= WORK ORDER =
Show me each line of the listing below where the word "positive" appears.
=====
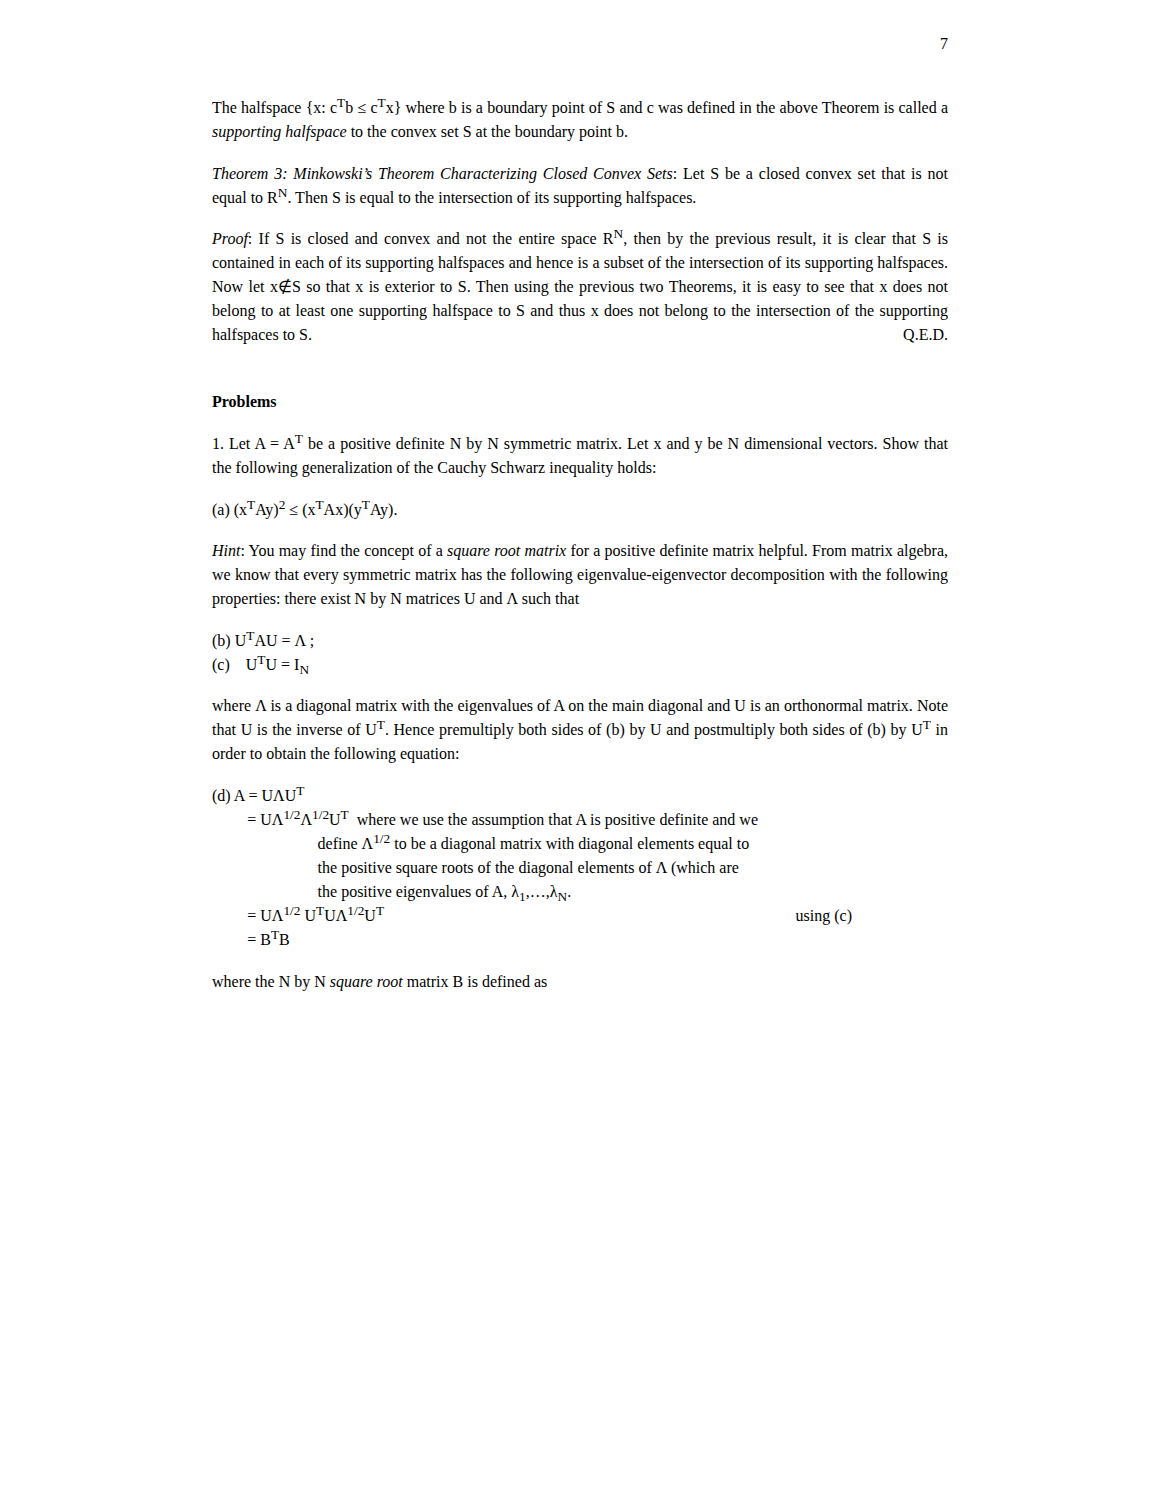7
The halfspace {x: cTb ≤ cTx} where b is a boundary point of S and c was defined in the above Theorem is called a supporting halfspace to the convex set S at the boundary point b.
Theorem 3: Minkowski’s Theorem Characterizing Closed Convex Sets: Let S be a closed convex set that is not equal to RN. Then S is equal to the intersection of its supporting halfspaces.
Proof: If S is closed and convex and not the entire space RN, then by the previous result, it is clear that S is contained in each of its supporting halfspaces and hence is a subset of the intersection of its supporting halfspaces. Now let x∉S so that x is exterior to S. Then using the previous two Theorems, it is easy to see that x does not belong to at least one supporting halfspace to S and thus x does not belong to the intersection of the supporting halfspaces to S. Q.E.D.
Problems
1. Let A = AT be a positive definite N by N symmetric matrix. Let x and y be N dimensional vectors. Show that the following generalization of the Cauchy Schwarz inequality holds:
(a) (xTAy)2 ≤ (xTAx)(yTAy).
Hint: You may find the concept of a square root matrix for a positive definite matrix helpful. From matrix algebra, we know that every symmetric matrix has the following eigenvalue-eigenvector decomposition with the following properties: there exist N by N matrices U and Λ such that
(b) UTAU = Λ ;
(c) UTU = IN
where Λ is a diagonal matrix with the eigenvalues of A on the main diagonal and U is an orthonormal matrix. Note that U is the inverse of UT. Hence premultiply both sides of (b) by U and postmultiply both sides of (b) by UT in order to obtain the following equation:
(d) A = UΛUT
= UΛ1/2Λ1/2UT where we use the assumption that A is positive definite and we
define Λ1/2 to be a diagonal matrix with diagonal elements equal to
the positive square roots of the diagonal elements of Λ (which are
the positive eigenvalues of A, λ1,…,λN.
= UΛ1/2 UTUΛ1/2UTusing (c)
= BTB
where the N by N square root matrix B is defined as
=====
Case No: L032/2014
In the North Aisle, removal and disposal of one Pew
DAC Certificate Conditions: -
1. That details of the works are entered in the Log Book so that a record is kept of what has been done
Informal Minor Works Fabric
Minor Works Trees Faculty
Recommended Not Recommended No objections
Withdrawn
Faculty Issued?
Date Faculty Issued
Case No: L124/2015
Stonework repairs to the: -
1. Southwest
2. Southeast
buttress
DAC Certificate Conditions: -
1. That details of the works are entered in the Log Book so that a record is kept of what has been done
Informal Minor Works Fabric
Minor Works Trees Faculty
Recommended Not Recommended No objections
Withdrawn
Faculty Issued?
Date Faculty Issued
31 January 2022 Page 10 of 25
=====
= TASK RESPONSE =
1. Let A = AT be a positive definite N by N symmetric matrix. Let x and y be N dimensional vectors. Show that the following generalization of the Cauchy Schwarz inequality holds:
Hint: You may find the concept of a square root matrix for a positive definite matrix helpful. From matrix algebra, we know that every symmetric matrix has the following eigenvalue-eigenvector decomposition with the following properties: there exist N by N matrices U and Λ such that
= UΛ1/2Λ1/2UT where we use the assumption that A is positive definite and we
the positive square roots of the diagonal elements of Λ (which are
the positive eigenvalues of A, λ1,…,λN.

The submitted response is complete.